Какое-то время они стояли, молча, их глаза были обращены к звездам, а мысли были где-то в другом месте.
— Как чувствует себя Король Джеймс? - нарушила молчание Элизабет.
— Очень хорошо. Рвота сработала превосходно. Я собирался пустить ему кровь, но, думаю, в этом не будет необходимости. Ему сейчас нужно спокойствие и все наладится само собой, что я наблюдаю весьма часто.
— Вы, врач, сэр? Я жалею, что так мало знаю о вас.
«И еще о Марлоу, который, несомненно, является вашей главной озабоченностью, как и должно быть», — подумал Бикерстафф.
— Нет, я не врач. Я… я был простым учителем. — Он повернулся и встретился с ней взглядом. Она была прекрасна, и простое платье, которое она носила, и простой чепчик с ее желтыми волосами, торчащими из-под него, только подчеркивали эту естественную красоту. Стоит ли удивляться, что она оказалась в центре всей этой бури? Лицом, из-за которого спустило на воду тысячи кораблей и сожгли все башни Трои.
Он улыбнулся иронии этой мысли.
Не прошло и двух лет, как Малахий Барретт обратился к нему за помощью в придумывании нового имени.
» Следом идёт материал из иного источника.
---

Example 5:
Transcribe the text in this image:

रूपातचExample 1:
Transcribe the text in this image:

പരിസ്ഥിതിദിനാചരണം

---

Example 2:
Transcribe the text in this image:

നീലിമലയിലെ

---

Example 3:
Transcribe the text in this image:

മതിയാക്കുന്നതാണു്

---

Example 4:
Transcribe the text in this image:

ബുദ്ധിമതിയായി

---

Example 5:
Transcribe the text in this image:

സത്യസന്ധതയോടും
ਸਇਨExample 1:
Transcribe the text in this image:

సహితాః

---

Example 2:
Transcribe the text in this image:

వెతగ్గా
Нового имени для новой жизни.
— Как звучит «Марлоу»? — спросил Бикерстафф.
— Марлоу?
— Это имя человека, написавшего пьесу о парне, продавшем душу дьяволу за мирские богатства.
Бывший разбойник улыбнулся: — Мне это очень подходит, — сказал он, и в этот момент Малахий Барретт умер для мира, а родился Томас Марлоу.
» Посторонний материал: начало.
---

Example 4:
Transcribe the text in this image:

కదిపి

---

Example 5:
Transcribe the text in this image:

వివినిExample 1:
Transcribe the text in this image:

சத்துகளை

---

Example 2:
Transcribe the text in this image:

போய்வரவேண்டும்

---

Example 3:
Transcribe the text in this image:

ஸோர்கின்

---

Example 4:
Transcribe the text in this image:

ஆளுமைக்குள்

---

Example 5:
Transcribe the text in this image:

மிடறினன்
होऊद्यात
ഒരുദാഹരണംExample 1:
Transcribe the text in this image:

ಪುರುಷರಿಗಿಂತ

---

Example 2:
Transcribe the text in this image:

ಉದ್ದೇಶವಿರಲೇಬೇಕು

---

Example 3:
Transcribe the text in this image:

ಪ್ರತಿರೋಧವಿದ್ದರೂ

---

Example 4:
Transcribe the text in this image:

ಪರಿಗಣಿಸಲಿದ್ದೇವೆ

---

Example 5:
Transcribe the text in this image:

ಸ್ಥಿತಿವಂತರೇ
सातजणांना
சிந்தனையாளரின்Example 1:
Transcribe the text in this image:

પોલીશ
— Этим утром, — нерешительно сказала Элизабет, — после всех этих выстрелов Томас сказал… что-то о своей собственной истории, своей черной истории, как он это назвал. Он сказал, что он погиб.
— Так оно и есть.
— О, Фрэнсис, я так волнуюсь. Он такой… несчастный. Что… — ее голос оборвался. Она не знала, как задать такой вопрос.
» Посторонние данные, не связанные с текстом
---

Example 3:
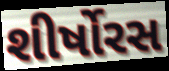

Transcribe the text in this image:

શીર્ષોરસ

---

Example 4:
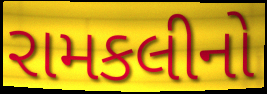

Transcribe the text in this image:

રામકલીનો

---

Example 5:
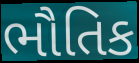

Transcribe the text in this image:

ભૌતિક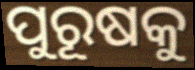
ପୁରୂଷକୁ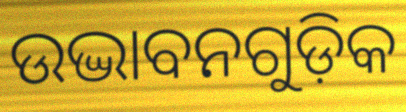
ଉଦ୍ଭାବନଗୁଡ଼ିକ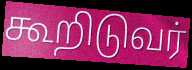
கூறிடுவர்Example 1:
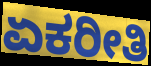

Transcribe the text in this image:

ಏಕರೀತಿ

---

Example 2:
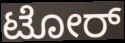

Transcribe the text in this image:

ಟೋರ್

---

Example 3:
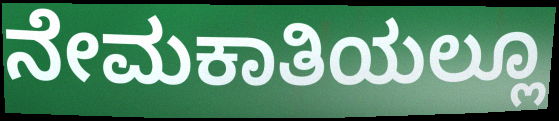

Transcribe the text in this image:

ನೇಮಕಾತಿಯಲ್ಲೂ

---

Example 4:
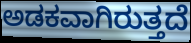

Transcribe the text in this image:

ಅಡಕವಾಗಿರುತ್ತದೆ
— Вы хотите знать, что было в его прошлом? Какая история его жизни так мучает его?
— Да. — Она посмотрела на него, и в ее глазах была мольба. — Да, вы мне скажете?
— История Томаса принадлежит ему, а не мне. Но, может быть, если я расскажу вам свою собственную, как она связана с ним, это даст вам некоторый намек на то, кем он был раньше. Я считаю, что это мое моральное право.
— Пожалуйста, сэр, я вас умоляю.
Бикерстаф снова посмотрел ей в глаза, темные в слабом свете, хотя он знал, что они были голубыми, как и его, но более глубокими, не бледно-голубыми туманного летнего неба, а глубокой синевой залива. Он смотрел на черную воду.
— Я был учителем большую часть своей жизни. Греческий, латынь, наука, философия. Фехтование, как назло. В 95-м меня нанял довольно состоятельный джентльмен, который перевозил свою семью в Бостон. Меня поставили перед выбором: пойти с ними или искать другую работу. Я так много слышал об Америке. Хотя, конечно, вы жили в Англии, и знаете, о чем идет речь. Я думал, это будет как раз то, что мне нужно. Новая земля. В любом случае, через пять недель нас нагнал другой корабль, который оказался пиратским. Мы поставили все паруса, какие только могли, и бежали как лисы, но эти пираты, знаете ли, быстры и могут догнать кого-угодно. Им потребовалась большая часть дня, но, наконец, они догнали нас. Насколько я помню, все они стояли вдоль бортов, кричали и скандировали, били в барабаны. «Нагнетали ужас», как они это называли.